Connaught Skating Club's Keegan Murphy said he's very cognizant of how the skaters are doing off the ice, as well as on it
Connaught Skating Club coach Keegan Murphy says his young athletes' mental health is at the forefront of everything they do

When the young skaters step onto the ice, that’s their safe space, away from their troubles, if they have any.

That’s the adage that Connaught Skating coach Keegan Murphy sticks to and practises every single session when it comes to protecting the mental health and wellness of his young athletes at the Richmond club.

The no-added pressure environment is one of the key ingredients Murphy and his fellow coaches tap into, knowing that the kids in their charge may very well be arriving with some mental baggage from their respective days.
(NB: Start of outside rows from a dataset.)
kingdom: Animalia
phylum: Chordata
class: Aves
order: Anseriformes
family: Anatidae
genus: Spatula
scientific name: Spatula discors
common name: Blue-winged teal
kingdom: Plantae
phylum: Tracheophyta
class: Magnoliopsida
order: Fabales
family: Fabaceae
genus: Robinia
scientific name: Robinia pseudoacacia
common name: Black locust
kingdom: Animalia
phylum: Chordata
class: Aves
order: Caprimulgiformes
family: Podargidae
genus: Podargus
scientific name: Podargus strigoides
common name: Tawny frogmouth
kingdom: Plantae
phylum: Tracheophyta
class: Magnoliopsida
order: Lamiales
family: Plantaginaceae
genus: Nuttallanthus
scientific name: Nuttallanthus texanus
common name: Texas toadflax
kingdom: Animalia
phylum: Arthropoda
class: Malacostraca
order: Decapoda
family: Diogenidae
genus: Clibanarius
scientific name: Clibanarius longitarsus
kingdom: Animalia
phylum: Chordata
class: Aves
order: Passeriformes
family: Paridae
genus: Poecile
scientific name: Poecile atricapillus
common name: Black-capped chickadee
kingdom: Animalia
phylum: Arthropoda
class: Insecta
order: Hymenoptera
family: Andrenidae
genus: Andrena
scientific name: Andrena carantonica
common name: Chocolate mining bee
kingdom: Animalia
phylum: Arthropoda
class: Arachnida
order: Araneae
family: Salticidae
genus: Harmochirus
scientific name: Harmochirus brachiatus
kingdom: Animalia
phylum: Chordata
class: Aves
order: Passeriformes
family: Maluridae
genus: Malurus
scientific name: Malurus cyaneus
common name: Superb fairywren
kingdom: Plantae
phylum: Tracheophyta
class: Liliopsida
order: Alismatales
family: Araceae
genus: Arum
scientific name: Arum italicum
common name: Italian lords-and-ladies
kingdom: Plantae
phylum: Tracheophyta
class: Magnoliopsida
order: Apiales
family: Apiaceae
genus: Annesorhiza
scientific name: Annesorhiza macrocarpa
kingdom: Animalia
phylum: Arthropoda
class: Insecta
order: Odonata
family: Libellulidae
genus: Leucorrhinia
“It becomes a lot more intricate when they become teenagers, as there is social media and many more things that impact their lives, inside and outside of the sport,” Murphy told the Richmond News.

“As coaches, from the younger skaters to the elite athletes, we emphasize skating is their chosen passion and it’s a place for you to take care of your mental health.

“We create an environment where you leave all your other stresses behind, whether it’s family, social or academic.

“They may have expectations of themselves, but we reinforce that the sport is the balancing component in their lives.”

Murphy said, however, that the club is “very fortunate” in that their athletes are normally “very focused when they come here and we’ve done a lot of work to create that; but we are always looking to read an athlete’s body language to recognize if they’ve had a bad day.

“We try to talk as a group — and sometimes individually — that this is a place to leave that bad test or bad comment behind for an hour or two.

“We try to have a chat about their day, away from skating, to show that we also value them as people, not just skaters.

“When they realize their peers are often going through the same things, that can be therapeutic also.”

Murphy said he’s constantly looking for signals of issues off the ice, things that the young skaters won’t always talk about.

“If we’re noticing anything, we probably don’t go straight to the kid, we would maybe go to the parents and mention that we see a change in behaviour and it’s totally up to the family to take it from there,” added Murphy.

“If they need help from us, we have resources via Skate Canada, such as social media training, grief counselling; (Skate Canada has) taken a really active role in the last few years.

“They have really invested in this because they’ve realized, if we want them to ultimately perform on the highest stage, we need to look after their mental health.”

The last 18 months or so, said Murphy, has been one massive learning curve for coaches and athletes alike, with the pandemic forcing them to think on their feet to keep the kids tuned in mentally.

“We just had to support them all year long,” said Murphy.

“But having to tell them to stay at home was tough. We kept in touch with them every day via Zoom and did workouts outside when that was allowed.

“Last spring was treacherous as coaches. But the parents could see the mood in their kids was a lot more positive after that hour on Zoom seeing each other.

“We had to keep learning and adjusting and I think we succeeded, even though we were not prepared to teach figure skating via Zoom.”

All that hard work, added Murphy, has paid off, with the likes of Connaught skating star Wesley Chiu bagging titles on the international junior circuit this fall.

“If we had just twiddled our thumbs last year, we probably wouldn’t be where we are today with our skaters,” Murphy noted.